Midvale is a village in Tuscarawas County, Ohio, United States. The population was 673 at the 2020 census.

==History==
Midvale was platted in 1888. The village was named for its location halfway between New Philadelphia and Uhrichsville.

==Geography==

According to the United States Census Bureau, the village has a total area of 0.76 sqmi, all land.

==Demographics==

Historical population
| Census | Pop. | Note | %± |
| 1930 | 667 |  | — |
| 1940 | 670 |  | 0.4% |
| 1950 | 632 |  | −5.7% |
| 1960 | 683 |  | 8.1% |
| 1970 | 636 |  | −6.9% |
| 1980 | 654 |  | 2.8% |
| 1990 | 575 |  | −12.1% |
| 2000 | 547 |  | −4.9% |
| 2010 | 754 |  | 37.8% |
| 2020 | 673 |  | −10.7% |
U.S. Decennial Census

===2010 census===
As of the census of 2010, there were 754 people, 279 households, and 201 families living in the village. The population density was 992.1 PD/sqmi. There were 291 housing units at an average density of 382.9 /sqmi. The racial makeup of the village was 98.0% White, 0.8% African American, 0.4% from other races, and 0.8% from two or more races. Hispanic or Latino of any race were 1.2% of the population.

Supplied data -
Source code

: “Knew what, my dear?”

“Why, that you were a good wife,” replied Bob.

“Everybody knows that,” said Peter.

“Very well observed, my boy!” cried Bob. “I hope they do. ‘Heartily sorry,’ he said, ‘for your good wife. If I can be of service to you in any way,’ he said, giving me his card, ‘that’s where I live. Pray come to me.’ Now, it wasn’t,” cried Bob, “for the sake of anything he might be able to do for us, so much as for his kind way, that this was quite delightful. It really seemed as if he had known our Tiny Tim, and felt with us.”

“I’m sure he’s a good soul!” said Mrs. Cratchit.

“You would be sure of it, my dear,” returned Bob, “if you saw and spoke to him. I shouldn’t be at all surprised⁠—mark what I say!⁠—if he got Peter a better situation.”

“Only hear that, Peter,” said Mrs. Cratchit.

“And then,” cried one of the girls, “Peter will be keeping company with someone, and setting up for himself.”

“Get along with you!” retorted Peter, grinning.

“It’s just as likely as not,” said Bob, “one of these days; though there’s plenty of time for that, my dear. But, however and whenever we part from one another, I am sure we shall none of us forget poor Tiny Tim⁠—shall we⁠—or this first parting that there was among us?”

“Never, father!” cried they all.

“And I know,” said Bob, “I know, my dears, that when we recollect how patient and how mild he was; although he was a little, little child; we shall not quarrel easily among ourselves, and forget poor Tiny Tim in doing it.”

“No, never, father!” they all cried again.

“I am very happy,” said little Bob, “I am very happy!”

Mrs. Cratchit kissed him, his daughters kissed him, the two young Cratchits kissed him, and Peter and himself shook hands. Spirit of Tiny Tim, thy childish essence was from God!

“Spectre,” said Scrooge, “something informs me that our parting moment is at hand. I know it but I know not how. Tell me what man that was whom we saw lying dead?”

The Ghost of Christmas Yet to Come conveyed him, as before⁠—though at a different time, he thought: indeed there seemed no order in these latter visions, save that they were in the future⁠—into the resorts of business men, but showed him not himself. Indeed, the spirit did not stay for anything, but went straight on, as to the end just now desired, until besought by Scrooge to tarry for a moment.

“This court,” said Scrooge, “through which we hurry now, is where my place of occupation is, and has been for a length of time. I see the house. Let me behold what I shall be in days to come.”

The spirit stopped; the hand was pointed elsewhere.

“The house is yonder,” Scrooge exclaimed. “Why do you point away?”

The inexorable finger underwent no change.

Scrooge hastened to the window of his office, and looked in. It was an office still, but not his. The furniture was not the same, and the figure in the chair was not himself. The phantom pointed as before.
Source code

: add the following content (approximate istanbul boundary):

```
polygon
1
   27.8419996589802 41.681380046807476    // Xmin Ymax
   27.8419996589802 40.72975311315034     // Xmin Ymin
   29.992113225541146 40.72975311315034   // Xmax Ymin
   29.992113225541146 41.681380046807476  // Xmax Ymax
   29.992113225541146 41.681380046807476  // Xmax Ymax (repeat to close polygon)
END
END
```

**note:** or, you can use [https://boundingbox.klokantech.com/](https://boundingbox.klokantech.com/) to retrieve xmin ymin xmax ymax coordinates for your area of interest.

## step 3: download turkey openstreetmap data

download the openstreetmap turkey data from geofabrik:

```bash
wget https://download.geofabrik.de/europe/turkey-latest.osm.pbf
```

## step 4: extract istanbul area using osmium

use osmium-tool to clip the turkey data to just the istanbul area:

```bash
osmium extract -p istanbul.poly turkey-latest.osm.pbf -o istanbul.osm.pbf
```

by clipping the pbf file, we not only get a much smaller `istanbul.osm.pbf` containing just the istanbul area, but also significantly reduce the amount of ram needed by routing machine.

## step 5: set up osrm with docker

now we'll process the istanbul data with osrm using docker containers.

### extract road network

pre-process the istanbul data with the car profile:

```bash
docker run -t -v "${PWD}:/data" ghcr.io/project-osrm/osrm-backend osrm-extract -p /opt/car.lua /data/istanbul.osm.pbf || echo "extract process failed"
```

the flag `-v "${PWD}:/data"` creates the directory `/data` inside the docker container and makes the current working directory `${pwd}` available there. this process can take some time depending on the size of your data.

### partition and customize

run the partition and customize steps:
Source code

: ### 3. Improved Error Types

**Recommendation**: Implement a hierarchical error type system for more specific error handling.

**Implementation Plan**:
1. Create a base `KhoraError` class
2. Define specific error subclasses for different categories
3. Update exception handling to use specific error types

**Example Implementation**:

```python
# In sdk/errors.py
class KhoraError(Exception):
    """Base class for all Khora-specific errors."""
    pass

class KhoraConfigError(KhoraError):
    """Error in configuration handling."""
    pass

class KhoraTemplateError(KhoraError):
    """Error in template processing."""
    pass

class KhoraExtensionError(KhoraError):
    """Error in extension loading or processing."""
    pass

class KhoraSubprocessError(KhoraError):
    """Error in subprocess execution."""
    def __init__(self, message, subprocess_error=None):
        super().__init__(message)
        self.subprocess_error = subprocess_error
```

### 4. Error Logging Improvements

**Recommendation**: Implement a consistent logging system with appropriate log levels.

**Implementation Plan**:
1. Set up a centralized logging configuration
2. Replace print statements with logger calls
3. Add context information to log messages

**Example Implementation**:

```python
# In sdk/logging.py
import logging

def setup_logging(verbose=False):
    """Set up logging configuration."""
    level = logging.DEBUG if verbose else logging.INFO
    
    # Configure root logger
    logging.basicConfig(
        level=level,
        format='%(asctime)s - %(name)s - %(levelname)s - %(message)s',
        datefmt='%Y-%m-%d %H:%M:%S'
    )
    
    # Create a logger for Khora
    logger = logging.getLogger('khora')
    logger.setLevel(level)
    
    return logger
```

Tasks to complete -
1) According to the Midvale article, in what year was the village platted?
2) Write out the part of the Midvale article from "Midvale is a" to "sqmi, all land.".

Outputs by task -
1) 1888

2)
Midvale is a village in Tuscarawas County, Ohio, United States. The population was 673 at the 2020 census.

==History==
Midvale was platted in 1888. The village was named for its location halfway between New Philadelphia and Uhrichsville.

==Geography==

According to the United States Census Bureau, the village has a total area of 0.76 sqmi, all land.